**Problem details**
Go through the material below and return each line with the string "PARK" in it.

**Dataset records**
+ + + +

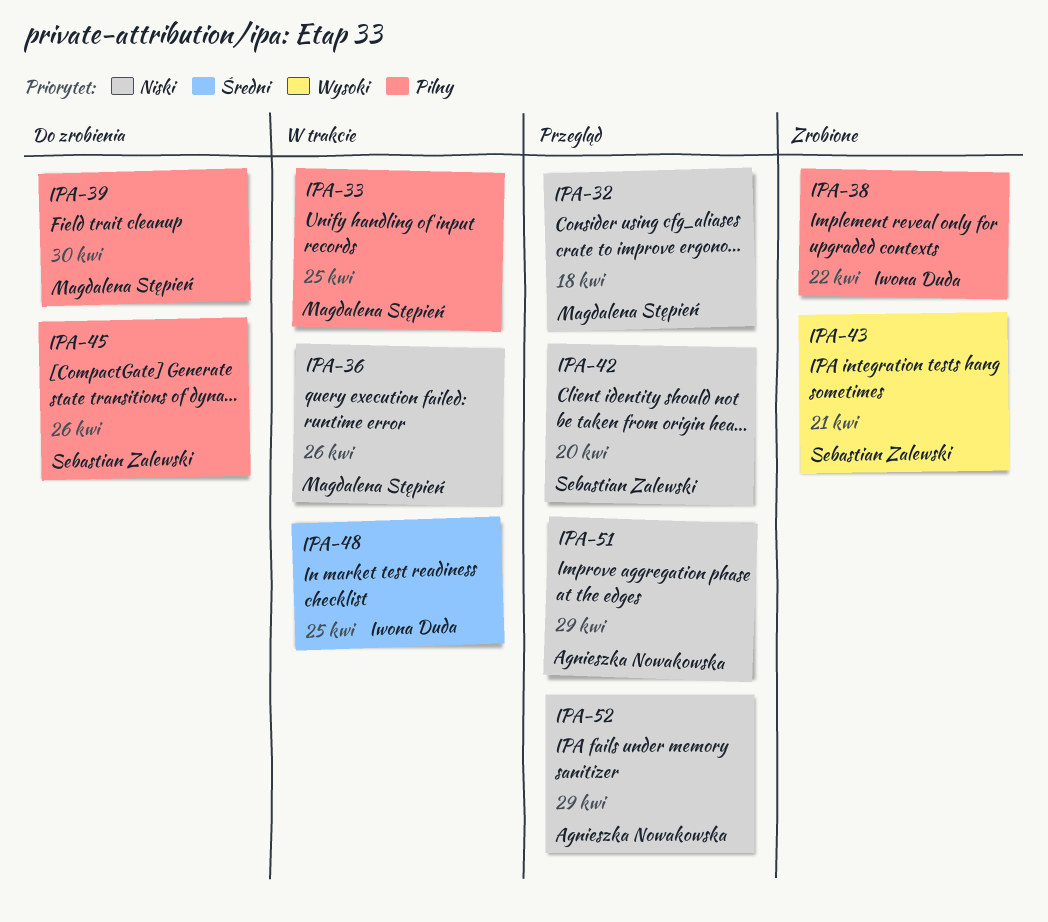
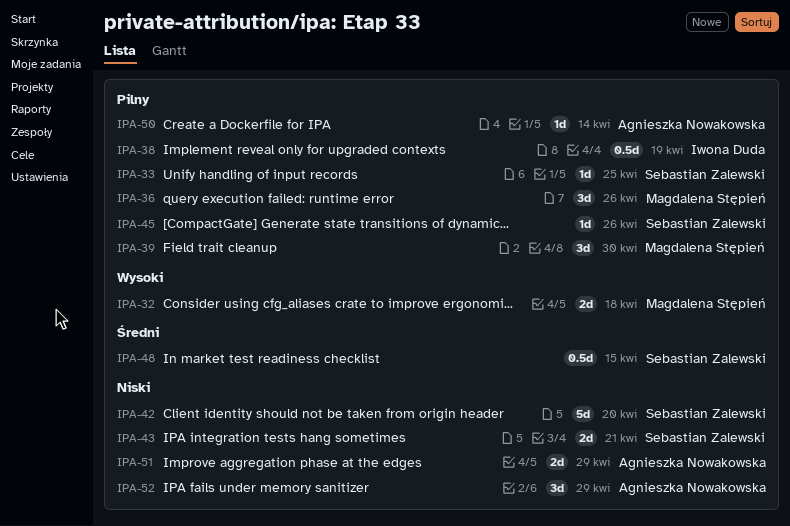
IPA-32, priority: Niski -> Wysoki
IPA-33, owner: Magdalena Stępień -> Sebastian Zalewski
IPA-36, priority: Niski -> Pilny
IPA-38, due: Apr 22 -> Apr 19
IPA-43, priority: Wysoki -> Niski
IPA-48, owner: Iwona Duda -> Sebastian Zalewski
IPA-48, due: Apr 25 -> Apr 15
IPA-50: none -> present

+ + + +

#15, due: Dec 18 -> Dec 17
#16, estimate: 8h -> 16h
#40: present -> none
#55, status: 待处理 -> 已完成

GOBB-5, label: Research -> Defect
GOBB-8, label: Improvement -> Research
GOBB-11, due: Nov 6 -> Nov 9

+ + + +

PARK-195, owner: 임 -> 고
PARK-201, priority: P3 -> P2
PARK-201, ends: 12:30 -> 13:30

+ + + +

**Worked solution**
PARK-195, owner: 임 -> 고
PARK-201, priority: P3 -> P2
PARK-201, ends: 12:30 -> 13:30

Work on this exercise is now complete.